The regional numbers tell an even starker story. According to Al Jazeera’s coverage of the IMF release, Iran’s outlook saw one of the largest country-level revisions, with growth cut by 7.2 points, resulting in a forecast contraction of 6.1%. Saudi Arabia’s growth forecast was cut from 4.5% to 3.1%. Middle East and Central Asia growth was downgraded by two percentage points to 1.9%, with economies projected to contract including Iran, Qatar, Iraq, Kuwait, and Bahrain.

Federal Reserve Bank of Dallas research has separately quantified the transmission channels. Its economists note that a complete cessation of oil exports from the Gulf region amounts to removing close to 20% of global oil supplies from the market, about 80% of which is shipped to Asia. Oil importers unable to access Gulf oil must turn to other suppliers, “putting upward pressure on oil prices worldwide.”

Qatar: hit hard at home, but buffered

Even as he warned the world, Al Kuwari struck a more reassuring tone about Qatar’s own finances. JPMorgan economists have estimated that Qatar’s economy is likely to contract by around 9% this year after Iranian missile strikes wiped out 17% of its LNG production capacity. But the finance minister insisted Qatar was entering the crisis from a position of strength, “supported by robust macroeconomic management, strong sovereign reserves, and an ongoing reform programme under the Third National Development Strategy,” according to the Qatar Tribune.
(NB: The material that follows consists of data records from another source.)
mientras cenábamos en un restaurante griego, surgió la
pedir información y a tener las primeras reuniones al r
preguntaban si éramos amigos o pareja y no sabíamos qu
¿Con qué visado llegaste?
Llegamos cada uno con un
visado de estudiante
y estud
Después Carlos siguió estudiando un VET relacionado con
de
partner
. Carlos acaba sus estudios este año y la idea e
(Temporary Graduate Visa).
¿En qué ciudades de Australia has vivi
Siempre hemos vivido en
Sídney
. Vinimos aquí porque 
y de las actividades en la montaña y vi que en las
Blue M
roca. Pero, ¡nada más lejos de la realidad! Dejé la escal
“Managing the fiscal (situation) is fine,” he said, pointing to Qatar’s “conservative” pre-war budget and “shock stability fund.” “We can go six months without tapping the Qatar Investment Authority, which has a high level of reserves,” he said, referring to the nation’s sovereign wealth fund, and adding that Qatar could also tighten its budget, borrow if needed and delay some investment projects. “We are not seeing a major issue, and we can go for a full year without this.”

He also used the Washington platform to reiterate that the State of Qatar calls for de-escalation, prioritising peaceful solutions and dialogue in addressing current developments — a diplomatic posture Doha has maintained throughout despite being directly targeted.

What happens next

The path forward depends almost entirely on whether the Strait of Hormuz reopens and hostilities cool. US President Donald Trump has raised the prospect of US Navy escorts for tankers and, more aggressively, threatened to “obliterate” Iranian power plants if the strait is not fully reopened. A US-led Operation “Epic Fury” has already hit roughly 6,000 targets inside Iran since February 28, according to the Al Jazeera Centre for Studies.
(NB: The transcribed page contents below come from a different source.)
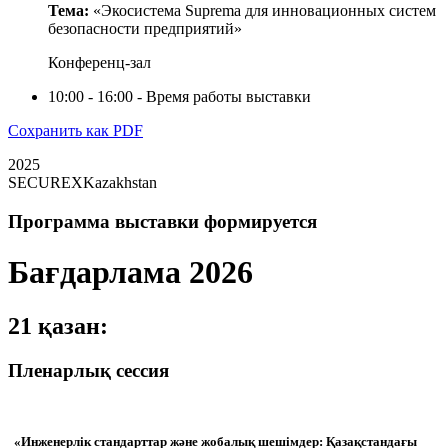
Тема:
«Экосистема Suprema для инновационных систем
безопасности предприятий»
Конференц-зал
10:00 - 16:00 - Время работы выставки
Сохранить как PDF
2025
SECUREXKazakhstan
Программа выставки формируется
Бағдарлама 2026
21 қазан:
Пленарлық сессия
«Инженерлік стандарттар және жобалық шешімдер: Қазақстандағы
But military reopening looks difficult. Analysts at the Centre for Studies argue that persistent Iranian threats to shipping could take weeks or months to suppress, making long-term control impractical, while even attempting it “could trigger a global economic shock.”

Meanwhile the damage is accumulating in real economies. Europe is heading into the summer gas refill season with storage tanks depleted after a harsh 2025–26 winter, and both the Oxford Institute for Energy Studies and Bloomberg analysts now warn that world gas markets have shifted from a potential glut to a deficit later this year. Qatar’s own signal — a finance minister using the biggest global finance stage to say that what has been felt so far is “the tip of the iceberg” and that the full shock is only one to two months away — is a pointed warning to policymakers and markets alike.

If Al Kuwari’s timeline proves accurate, governments have a matter of weeks, not quarters, to prepare for a simultaneous energy, food, industrial and financial shock on a scale the IMF has likened to a near-recession. And unlike oil, for which countries maintain strategic petroleum reserves, there is no comparable stockpile for LNG, fertiliser or helium — meaning that when the “iceberg” surfaces, there will be little cushion beneath it.